TRY IT: Repeat the lines below exactly as written, please, from the line with "27: (442, 295)" to the line with "56: (458, 307)", both lines included, and no others.

DATA RECORDS:
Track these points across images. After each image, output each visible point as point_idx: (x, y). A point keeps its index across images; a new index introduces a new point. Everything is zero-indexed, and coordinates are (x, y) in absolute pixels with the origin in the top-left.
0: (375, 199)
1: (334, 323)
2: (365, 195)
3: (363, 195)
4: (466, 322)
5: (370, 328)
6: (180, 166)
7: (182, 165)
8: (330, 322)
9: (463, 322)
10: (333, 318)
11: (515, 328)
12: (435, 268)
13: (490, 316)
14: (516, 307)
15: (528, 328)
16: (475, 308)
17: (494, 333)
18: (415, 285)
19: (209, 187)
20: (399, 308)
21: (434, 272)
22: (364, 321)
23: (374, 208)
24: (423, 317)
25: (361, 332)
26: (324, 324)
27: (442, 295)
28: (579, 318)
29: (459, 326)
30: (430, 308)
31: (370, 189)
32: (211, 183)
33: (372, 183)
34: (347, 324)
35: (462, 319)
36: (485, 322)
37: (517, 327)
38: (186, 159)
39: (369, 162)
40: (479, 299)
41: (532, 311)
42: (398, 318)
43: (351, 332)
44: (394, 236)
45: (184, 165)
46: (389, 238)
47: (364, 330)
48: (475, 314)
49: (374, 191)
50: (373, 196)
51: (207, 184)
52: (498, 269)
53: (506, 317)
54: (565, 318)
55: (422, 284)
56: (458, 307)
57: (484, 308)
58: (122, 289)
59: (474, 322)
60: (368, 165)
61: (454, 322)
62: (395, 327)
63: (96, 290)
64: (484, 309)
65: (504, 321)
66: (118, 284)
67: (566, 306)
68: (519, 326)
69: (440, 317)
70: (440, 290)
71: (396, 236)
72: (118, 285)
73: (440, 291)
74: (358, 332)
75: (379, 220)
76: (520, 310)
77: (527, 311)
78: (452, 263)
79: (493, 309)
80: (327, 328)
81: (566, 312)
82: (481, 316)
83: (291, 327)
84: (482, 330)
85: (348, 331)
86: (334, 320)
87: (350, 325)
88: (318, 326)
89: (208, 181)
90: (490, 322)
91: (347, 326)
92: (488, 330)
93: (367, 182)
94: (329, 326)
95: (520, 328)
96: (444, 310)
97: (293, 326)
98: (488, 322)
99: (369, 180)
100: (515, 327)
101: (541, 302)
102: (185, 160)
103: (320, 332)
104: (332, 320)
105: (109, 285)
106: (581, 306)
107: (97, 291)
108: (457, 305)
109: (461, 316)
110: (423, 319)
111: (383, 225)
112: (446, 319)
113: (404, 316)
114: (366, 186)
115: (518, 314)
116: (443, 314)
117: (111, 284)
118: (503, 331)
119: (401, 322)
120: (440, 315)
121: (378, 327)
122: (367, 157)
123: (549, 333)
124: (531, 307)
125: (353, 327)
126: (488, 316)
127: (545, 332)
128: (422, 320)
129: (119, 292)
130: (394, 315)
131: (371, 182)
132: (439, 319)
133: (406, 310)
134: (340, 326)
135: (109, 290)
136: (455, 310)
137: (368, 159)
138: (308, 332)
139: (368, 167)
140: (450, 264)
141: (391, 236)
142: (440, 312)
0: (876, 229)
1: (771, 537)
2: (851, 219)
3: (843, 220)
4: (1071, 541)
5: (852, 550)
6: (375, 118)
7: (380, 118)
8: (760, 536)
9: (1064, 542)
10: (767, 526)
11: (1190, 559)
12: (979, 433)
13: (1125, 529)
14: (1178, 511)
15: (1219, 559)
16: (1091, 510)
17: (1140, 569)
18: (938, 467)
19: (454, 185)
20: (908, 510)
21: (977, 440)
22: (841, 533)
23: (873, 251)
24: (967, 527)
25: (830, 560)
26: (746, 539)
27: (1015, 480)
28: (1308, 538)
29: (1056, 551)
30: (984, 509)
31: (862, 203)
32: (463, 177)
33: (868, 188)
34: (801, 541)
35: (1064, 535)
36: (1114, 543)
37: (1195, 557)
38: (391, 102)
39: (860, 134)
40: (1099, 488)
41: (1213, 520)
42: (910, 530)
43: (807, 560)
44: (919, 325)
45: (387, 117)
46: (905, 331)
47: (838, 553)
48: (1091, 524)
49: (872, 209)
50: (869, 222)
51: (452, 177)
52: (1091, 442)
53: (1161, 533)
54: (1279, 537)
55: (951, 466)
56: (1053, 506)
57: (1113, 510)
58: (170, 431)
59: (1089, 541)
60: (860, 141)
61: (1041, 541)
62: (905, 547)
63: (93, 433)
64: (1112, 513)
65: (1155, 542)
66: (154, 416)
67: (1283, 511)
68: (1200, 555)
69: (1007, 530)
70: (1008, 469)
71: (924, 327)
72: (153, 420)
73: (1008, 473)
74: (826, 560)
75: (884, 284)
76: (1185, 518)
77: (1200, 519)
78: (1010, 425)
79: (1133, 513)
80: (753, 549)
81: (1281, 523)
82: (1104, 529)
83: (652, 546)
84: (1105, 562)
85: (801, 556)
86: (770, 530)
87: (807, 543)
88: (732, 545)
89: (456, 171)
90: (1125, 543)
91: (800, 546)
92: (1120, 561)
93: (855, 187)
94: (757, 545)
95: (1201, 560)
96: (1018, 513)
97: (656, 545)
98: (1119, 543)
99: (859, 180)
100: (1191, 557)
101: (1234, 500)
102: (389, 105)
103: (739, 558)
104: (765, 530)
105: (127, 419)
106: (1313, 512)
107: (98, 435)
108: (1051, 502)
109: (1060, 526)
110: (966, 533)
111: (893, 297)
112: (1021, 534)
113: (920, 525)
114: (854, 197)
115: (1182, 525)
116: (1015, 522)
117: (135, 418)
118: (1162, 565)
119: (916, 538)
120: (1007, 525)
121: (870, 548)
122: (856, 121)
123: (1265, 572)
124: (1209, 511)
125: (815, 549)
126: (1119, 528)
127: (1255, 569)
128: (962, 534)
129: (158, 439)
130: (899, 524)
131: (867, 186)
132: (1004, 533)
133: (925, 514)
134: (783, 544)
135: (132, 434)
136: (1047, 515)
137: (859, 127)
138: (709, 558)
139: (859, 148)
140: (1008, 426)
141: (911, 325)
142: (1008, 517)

TASK SOLUTION:
27: (442, 295)
28: (579, 318)
29: (459, 326)
30: (430, 308)
31: (370, 189)
32: (211, 183)
33: (372, 183)
34: (347, 324)
35: (462, 319)
36: (485, 322)
37: (517, 327)
38: (186, 159)
39: (369, 162)
40: (479, 299)
41: (532, 311)
42: (398, 318)
43: (351, 332)
44: (394, 236)
45: (184, 165)
46: (389, 238)
47: (364, 330)
48: (475, 314)
49: (374, 191)
50: (373, 196)
51: (207, 184)
52: (498, 269)
53: (506, 317)
54: (565, 318)
55: (422, 284)
56: (458, 307)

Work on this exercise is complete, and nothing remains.